During Justice Department discussions last month, senior prison officials argued that the agency should not dramatically increase the amount of prisoner money given to victims, according to people familiar with the internal deliberations. who spoke on condition of anonymity to describe the conversations. Any large increase, officials say, would cut into a vital source of revenue at a time when the agency is already understaffed.
Jack Donson, a former Bureau of Prisons case manager coordinator who now consults on the federal prison system, said the issue highlights a “dysfunctional” culture at the prison bureau, with officials focused on preservation of the flow of money through the accounts of the police station – known within the agency as the ‘trust fund’.
“In meetings, staff members often referred to the trust fund as a ‘slush fund,’ so I was always wary of it,” Donson said.
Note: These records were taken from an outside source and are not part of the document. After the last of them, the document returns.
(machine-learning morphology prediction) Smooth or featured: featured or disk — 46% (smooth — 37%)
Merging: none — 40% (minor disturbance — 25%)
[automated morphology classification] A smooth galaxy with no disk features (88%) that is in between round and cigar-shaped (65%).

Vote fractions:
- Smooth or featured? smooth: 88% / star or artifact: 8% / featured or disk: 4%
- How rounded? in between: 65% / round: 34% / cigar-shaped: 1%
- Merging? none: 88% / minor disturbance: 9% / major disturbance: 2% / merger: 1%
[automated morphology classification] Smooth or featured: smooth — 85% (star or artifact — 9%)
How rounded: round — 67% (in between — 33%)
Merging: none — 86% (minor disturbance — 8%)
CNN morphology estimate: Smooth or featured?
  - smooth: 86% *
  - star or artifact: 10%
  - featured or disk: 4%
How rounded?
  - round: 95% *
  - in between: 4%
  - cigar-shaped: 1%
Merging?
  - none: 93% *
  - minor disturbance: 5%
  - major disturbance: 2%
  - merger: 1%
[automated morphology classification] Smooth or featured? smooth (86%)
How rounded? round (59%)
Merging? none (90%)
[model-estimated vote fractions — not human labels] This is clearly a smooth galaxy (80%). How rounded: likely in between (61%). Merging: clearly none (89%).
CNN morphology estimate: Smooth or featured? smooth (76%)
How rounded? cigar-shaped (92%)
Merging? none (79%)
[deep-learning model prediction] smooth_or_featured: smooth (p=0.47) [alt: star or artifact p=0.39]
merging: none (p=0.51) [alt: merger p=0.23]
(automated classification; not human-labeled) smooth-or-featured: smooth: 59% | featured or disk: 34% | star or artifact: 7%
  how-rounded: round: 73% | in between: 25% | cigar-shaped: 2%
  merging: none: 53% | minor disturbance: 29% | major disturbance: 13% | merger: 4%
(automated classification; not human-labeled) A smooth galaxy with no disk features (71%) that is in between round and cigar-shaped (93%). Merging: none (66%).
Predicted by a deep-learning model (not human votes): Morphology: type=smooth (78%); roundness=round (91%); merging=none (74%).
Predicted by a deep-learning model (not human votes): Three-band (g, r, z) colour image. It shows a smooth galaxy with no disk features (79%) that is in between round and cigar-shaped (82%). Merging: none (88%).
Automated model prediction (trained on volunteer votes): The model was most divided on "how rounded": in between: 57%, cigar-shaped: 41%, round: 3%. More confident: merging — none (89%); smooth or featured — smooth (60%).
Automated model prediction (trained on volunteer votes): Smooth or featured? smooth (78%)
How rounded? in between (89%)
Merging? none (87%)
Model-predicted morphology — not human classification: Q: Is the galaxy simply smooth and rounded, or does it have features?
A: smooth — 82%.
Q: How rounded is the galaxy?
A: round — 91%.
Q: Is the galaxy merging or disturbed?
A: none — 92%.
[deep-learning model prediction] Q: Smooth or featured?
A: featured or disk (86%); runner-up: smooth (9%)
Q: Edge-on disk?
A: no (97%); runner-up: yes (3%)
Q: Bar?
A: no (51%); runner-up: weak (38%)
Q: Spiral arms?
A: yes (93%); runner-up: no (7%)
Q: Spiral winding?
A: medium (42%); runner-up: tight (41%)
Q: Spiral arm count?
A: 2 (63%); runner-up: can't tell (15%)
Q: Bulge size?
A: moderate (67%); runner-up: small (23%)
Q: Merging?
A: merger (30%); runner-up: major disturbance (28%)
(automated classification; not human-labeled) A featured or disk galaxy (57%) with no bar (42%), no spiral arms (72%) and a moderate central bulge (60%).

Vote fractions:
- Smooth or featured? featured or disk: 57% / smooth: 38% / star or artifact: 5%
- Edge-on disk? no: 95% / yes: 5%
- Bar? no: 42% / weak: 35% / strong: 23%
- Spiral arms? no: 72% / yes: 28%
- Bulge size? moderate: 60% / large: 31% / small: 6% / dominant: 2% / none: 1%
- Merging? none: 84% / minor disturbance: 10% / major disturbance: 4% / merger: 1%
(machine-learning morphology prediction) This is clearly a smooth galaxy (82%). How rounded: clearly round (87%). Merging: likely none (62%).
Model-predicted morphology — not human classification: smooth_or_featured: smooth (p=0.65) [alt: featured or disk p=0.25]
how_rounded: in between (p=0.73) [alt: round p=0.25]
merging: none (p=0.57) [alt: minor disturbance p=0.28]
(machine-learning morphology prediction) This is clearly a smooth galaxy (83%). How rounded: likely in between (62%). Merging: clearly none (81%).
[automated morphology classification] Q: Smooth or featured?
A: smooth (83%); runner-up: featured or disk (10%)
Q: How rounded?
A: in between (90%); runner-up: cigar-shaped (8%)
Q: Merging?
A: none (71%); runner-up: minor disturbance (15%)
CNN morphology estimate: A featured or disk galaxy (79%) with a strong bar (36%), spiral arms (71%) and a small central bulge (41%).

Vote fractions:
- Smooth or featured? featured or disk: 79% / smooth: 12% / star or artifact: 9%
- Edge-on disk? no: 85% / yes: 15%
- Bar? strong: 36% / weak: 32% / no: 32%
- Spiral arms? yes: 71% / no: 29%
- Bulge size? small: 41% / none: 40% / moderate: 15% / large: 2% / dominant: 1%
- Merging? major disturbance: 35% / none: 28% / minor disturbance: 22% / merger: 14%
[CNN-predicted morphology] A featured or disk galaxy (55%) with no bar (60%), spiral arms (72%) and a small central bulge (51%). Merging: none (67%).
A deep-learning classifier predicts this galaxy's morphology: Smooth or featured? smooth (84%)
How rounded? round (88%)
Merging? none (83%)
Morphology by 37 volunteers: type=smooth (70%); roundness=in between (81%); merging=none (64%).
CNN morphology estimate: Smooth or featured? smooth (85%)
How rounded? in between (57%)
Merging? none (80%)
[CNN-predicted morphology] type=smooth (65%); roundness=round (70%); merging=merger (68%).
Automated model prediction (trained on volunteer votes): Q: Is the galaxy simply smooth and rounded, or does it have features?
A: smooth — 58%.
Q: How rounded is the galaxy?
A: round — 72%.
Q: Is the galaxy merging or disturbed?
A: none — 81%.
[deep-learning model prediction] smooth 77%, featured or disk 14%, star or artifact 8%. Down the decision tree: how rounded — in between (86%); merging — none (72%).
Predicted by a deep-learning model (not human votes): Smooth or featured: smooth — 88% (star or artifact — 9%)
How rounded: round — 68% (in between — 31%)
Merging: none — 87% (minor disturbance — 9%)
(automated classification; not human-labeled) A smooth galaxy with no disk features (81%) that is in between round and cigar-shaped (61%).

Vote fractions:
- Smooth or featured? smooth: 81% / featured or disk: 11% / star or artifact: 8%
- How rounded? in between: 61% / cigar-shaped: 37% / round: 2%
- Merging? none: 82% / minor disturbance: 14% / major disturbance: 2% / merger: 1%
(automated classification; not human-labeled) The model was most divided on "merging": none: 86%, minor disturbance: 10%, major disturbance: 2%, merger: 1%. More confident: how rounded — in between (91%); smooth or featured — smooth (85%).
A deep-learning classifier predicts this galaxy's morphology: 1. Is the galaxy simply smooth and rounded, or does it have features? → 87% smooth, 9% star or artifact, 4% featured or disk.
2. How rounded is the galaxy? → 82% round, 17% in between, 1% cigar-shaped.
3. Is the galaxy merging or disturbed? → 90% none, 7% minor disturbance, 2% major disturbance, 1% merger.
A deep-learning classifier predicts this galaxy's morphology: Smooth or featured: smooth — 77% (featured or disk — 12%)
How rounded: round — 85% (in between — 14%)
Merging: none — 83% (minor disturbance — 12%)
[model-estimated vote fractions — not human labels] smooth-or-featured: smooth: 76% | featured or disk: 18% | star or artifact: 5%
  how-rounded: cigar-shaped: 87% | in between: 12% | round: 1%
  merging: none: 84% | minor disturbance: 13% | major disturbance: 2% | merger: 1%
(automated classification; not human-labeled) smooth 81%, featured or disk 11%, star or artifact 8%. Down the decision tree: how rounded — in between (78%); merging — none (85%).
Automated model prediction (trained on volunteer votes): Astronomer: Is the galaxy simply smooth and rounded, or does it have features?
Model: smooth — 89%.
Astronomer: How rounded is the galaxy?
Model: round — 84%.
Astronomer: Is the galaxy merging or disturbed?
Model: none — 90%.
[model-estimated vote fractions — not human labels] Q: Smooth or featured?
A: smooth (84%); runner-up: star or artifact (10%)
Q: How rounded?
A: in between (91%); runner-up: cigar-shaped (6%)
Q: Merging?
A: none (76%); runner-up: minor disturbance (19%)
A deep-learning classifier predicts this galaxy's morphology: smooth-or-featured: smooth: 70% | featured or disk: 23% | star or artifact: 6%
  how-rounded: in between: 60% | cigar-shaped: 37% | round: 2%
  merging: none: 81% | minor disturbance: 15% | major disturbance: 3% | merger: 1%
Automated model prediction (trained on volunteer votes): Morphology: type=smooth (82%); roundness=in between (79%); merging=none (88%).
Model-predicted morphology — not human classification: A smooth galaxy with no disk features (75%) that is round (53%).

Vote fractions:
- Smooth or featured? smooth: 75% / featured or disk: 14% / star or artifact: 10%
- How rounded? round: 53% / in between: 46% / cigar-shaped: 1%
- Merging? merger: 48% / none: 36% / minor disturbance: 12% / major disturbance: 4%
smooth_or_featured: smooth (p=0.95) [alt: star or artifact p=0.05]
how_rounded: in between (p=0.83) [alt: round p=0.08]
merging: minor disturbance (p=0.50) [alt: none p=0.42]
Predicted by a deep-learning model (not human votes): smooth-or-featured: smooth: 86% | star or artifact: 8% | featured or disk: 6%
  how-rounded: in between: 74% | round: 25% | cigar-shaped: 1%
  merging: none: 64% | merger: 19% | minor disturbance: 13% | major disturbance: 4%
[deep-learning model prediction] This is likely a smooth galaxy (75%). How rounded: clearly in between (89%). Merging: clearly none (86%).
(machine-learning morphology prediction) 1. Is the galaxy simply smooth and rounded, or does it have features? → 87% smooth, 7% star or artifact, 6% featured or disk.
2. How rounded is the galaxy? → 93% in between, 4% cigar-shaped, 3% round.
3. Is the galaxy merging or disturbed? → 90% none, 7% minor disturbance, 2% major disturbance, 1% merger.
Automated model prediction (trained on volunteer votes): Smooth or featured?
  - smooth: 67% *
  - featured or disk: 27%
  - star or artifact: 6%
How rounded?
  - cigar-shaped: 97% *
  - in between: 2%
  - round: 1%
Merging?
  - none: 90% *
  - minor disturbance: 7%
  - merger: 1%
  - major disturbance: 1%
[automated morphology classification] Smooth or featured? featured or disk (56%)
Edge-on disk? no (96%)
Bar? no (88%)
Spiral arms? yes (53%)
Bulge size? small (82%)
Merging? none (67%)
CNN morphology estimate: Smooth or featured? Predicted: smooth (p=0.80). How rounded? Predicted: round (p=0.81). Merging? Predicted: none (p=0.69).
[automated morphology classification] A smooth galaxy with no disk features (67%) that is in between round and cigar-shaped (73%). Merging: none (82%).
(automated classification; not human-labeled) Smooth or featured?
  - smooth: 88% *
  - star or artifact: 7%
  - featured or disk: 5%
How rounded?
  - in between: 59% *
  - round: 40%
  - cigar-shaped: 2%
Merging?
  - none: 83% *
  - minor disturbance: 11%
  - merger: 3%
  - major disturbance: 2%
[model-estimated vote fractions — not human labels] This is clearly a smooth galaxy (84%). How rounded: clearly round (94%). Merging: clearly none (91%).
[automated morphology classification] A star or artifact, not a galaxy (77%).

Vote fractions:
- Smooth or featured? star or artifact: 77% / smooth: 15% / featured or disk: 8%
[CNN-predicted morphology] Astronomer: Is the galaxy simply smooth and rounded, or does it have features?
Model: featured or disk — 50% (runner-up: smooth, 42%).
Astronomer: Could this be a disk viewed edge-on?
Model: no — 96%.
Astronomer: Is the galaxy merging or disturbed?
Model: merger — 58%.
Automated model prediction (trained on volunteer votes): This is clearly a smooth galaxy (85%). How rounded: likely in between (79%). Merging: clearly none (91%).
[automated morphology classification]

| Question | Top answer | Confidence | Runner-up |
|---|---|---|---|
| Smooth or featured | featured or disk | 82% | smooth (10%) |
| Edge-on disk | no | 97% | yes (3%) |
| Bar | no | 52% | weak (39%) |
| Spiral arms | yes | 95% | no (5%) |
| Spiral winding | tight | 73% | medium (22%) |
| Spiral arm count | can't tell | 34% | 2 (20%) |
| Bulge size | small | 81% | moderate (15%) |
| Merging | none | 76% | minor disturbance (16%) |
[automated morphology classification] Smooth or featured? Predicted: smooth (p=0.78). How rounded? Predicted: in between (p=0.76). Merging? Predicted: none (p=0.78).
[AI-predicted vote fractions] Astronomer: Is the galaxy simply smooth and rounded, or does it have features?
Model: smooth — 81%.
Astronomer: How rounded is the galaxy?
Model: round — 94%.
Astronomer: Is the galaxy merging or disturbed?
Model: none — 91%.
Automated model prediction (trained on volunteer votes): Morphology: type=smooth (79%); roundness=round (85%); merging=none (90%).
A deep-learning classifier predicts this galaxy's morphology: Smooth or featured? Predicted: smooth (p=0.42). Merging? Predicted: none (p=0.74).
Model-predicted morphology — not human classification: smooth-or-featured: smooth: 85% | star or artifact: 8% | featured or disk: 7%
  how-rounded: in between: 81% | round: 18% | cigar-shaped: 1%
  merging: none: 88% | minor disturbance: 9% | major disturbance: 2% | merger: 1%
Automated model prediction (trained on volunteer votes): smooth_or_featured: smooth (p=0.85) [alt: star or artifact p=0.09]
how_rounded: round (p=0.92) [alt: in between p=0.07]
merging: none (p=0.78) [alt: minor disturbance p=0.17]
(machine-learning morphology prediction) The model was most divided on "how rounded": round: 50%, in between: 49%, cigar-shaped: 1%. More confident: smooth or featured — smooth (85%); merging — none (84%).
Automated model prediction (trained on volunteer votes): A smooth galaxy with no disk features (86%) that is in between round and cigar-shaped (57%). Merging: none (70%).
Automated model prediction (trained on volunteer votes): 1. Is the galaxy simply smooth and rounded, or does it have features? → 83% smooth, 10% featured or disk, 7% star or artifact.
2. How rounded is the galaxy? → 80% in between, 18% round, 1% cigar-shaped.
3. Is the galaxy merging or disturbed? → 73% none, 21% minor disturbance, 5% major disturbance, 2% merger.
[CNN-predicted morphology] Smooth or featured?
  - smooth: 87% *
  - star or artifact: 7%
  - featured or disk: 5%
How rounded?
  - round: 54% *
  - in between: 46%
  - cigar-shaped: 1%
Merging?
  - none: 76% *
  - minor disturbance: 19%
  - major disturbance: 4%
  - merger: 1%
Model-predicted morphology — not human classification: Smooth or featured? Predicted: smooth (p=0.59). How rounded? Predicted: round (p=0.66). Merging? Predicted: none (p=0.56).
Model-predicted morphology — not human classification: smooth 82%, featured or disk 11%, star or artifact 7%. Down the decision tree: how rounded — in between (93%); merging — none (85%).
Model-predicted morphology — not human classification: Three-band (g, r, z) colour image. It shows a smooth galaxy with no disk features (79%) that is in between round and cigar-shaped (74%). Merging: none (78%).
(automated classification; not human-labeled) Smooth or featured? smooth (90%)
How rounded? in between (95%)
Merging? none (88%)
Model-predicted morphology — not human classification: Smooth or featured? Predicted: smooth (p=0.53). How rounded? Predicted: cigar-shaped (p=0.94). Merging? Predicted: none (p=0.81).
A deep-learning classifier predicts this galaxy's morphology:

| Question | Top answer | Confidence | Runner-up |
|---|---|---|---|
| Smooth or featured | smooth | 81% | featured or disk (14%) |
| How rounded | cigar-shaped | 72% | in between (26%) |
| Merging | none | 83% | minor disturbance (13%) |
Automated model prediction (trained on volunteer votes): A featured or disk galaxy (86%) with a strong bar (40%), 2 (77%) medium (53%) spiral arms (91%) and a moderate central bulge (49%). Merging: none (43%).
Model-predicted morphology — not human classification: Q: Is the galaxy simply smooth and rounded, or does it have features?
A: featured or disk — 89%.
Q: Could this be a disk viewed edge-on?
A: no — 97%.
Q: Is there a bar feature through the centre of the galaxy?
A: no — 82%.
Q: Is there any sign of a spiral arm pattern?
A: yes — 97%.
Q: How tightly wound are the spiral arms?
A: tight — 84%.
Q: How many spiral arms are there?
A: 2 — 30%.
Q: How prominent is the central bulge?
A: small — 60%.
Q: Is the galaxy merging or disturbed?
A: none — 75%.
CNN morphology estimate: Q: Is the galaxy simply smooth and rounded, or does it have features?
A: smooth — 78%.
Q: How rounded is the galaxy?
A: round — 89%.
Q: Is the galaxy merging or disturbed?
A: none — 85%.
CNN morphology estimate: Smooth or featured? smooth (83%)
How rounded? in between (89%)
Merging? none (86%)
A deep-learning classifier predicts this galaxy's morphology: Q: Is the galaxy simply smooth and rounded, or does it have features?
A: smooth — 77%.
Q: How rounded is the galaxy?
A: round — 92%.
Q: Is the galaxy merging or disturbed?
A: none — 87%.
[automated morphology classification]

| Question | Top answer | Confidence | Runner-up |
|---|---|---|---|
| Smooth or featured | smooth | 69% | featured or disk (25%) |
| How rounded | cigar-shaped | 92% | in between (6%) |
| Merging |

Bureau of Prisons inmate accounts hold more than $100 million, with few victim payments
Over the past year, the Washington Post revealed that some high-profile inmates, including Boston Marathon suicide bomber Dzhokhar Tsarnaev and former US gym doctor Larry Nassar, had large prison account balances but no paid very little of what they owed to their victims. Deputy Attorney General Lisa O. Monaco issued a directive to study the matter and recommend changes to the program.
How, or if, the Justice Department decides to make new rules could affect another high-profile inmate: R&B singer R. Kelly, who was sentenced in June to 30 years in prison for sex trafficking. Kelly has about $28,000 to his jail account, according to multiple people familiar with the matter, and owes $140,000 in court-ordered fines, including a $40,000 fine for a fund for victims of sex trafficking, records show judicial. Prosecutors have yet to ask a judge to compel the Bureau of Prisons to hand over the money.
The inmate funds controversy centers on two separate but related funds. The first are deposit accounts, in which the country’s roughly 140,000 federal inmates can keep an unlimited amount of money. These accounts are not subject to most regulations and scrutiny of regular bank accounts, as the agency does not consider itself a bank. The total amount of money in deposit accounts has risen from $86 million to more than $140 million in 2021, largely because prisoners received coronavirus stimulus payments, people familiar with said folder.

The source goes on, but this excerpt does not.